Obese and socially awkward, Oscar is obsessed with food, girls, role-playing games, girls, anime, girls -- you get the picture. Trouble is, female companions remain tantalizingly beyond his grasp, as do all other kinds of companions, who eventually abandon him to his habitual depression. Oscar couldn't find a pal on the Island of Lost Toys. "You really want to know what being an X-Man feels like? Just be a smart bookish boy of color in a contemporary U.S. ghetto," Díaz writes. "Mamma mia! Like having bat wings or a pair of tentacles growing out of your chest." Does Oscar ever overcome his ungainliness and find romance or a sense of belonging? The brevity of his tale prevents me from telling you much. Although I found the big guy totally sympathetic, he's often way too stubborn for his own good.
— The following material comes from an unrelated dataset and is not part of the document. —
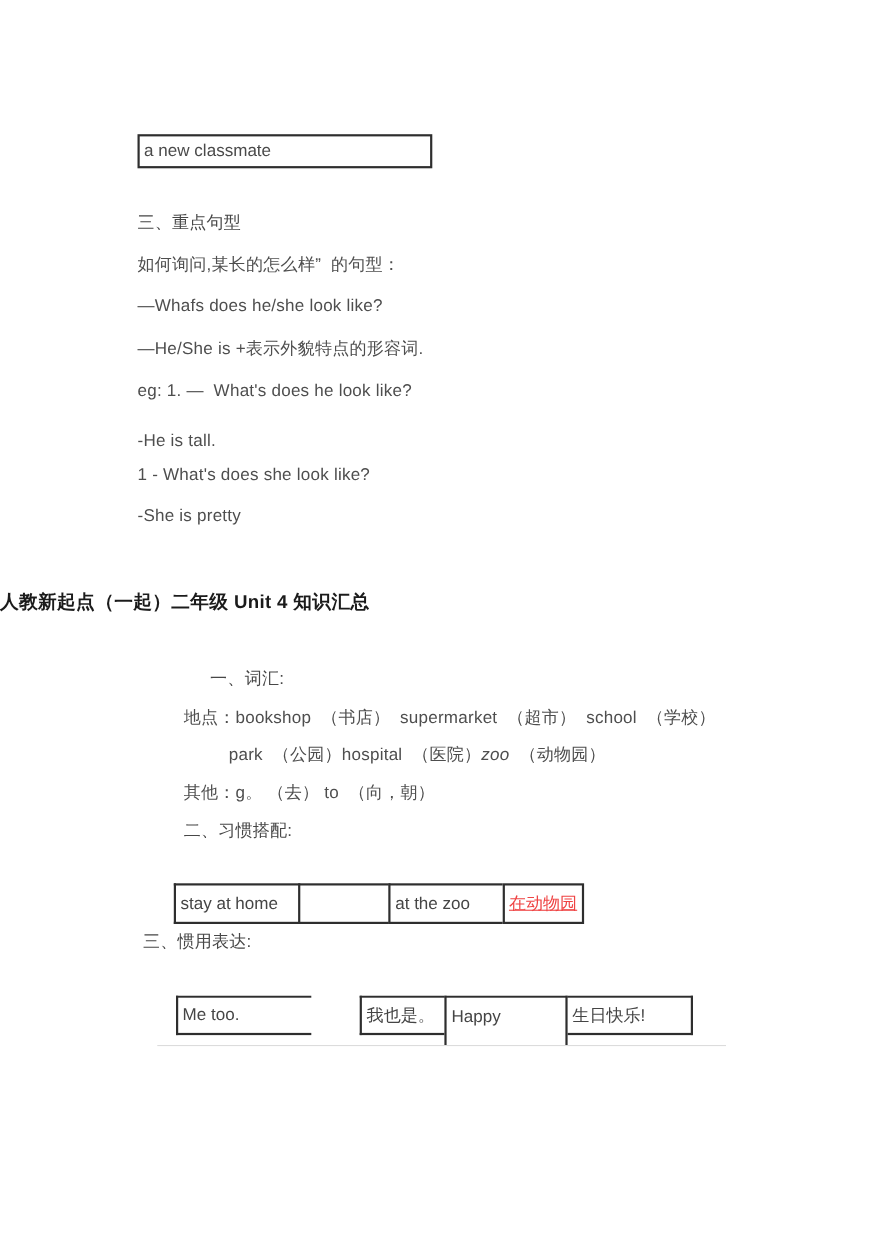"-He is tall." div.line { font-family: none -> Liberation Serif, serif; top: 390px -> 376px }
In addition, it's not his fault that nearly every other character holds our interest just as easily -- more of a reflection of Díaz's broad palette than Oscar's lack of dimension. But Oscar clearly is not intended to function as a hero in the classical sense. Is he meant primarily to symbolize the tangled significance of desire, exile and homecoming? Or is he a 307-lb. warning that only slim guys get the girls? Are we to wring from his ample flesh more of that anguished diaspora stuff? Could be, but I find sufficient meaning in the sheer joy of absorbing Díaz's sentences, each rolled out with all the nerdy, wordy flair of an audacious imagination and a vocabulary to match. It's easy to imagine Díaz smiling as he uncorked a description of a woman with "breasts like sunsets trapped beneath her skin" or writing of Trujillo, "Homeboy dominated Santo Domingo like it was his very own private Mordor."
Díaz pulls it off with the same kind of eggheaded urban eloquence found in the work of Paul Beatty (The White Boy Shuffle), Victor LaValle (Slapboxing with Jesus), Mat Johnson (Drop) and his very own Drown. Geek swagger, baby. Get used to it. Notwithstanding his neological dazzle, he's anything but longwinded. And he's patient -- maddeningly so. Díaz made us wait 11 years for this first novel and boom! -- it's over just like that. It's not a bad gambit, to always leave your audience wanting more. So brief and wondrous, this life of Oscar. Wow.